"The reason why those industries got venture capital is because there were government subsidies, artificial support to customers," said John Harbison, an active deal lead at Tech Coast Angels. "Those programs are going away. The political environment isn't there to support it."
@CNNMoney August 21, 2012: 5:51 AM ET
Green energy startups aren't getting the kind of government help they've had in the past, and investors say that's reason for them to stay away from the industry.
NEW YORK (CNNMoney) -- Green energy startups are feeling the sting of rejection by investors concerned about falling energy prices and the future of government support.
The boom in natural gas has hurt the competitiveness of alternative energy. And proposed budget cuts would force the government to dial back support of wind farms, solar panel manufacturers, ethanol producers and makers of alternative fuel cars.
In response, investors say they won't lend money to green energy companies, especially startups, because they haven't proven they can be profitable on their own.
Rosa McCormick, managing director of Wild Basin Investments in Austin, Texas, said that's particularly true for doomed solar panel makers, such as Solyndra and Abound Solar. U.S. companies can't lower prices enough to compete with solar panels imported from China, which provides big subsidies.
◆ ◆ ◆
TASK REQUIREMENTS -
1. In one to three sentences, explain why investors in the article on green energy startups say they won't lend money to green energy companies, especially startups.
2. Please carry on the article on green energy startups, picking up after its last sentence.
The listing is separate material, not part of the article on green energy startups.

SOURCE MATERIAL -
◆ ◆ ◆
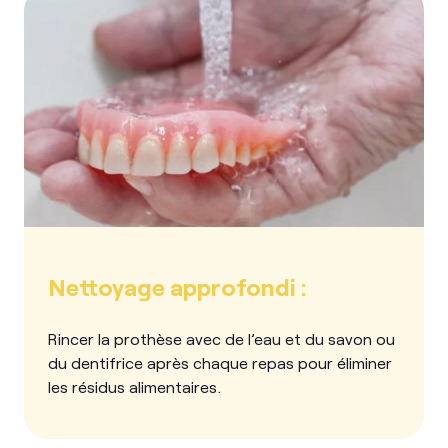
Nettoyage approfondi :
Rincer la prothèse avec de l’eau et du savon ou
du dentifrice après chaque repas pour éliminer
les résidus alimentaires.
◆ ◆ ◆
ANSWERS TO THIS EXERCISE -
1. Investors say they won't lend to these companies because the companies haven't proven they can be profitable on their own. This concern grows as the natural gas boom hurts the competitiveness of alternative energy and proposed budget cuts threaten the government support those industries have relied on.

2.
"The bottom fell out of that market," McCormick said. "No one wants to touch that. It's toxic from an investor point of view."
U.S. wind energy companies face a different set of problems.
A federal tax credit that pays 30% of costs for new wind farms is set to expire at the end of this year. If Congress doesn't renew it, new turbine construction could "dramatically slow," according to a recent Energy Department report.
Orders for new turbines for 2013 have already dropped, and the industry is in for "a significant shakeup," according to Matt Kaplan, associate director of IHS Emerging Energy Research in Cambridge, Mass.
Another headwind moving against that industry -- and the growth of green energy in general -- is the falling price of natural gas, which is less than half what it was just a few years ago. Why invest in alternative energy when natural gas is abundant and cheap?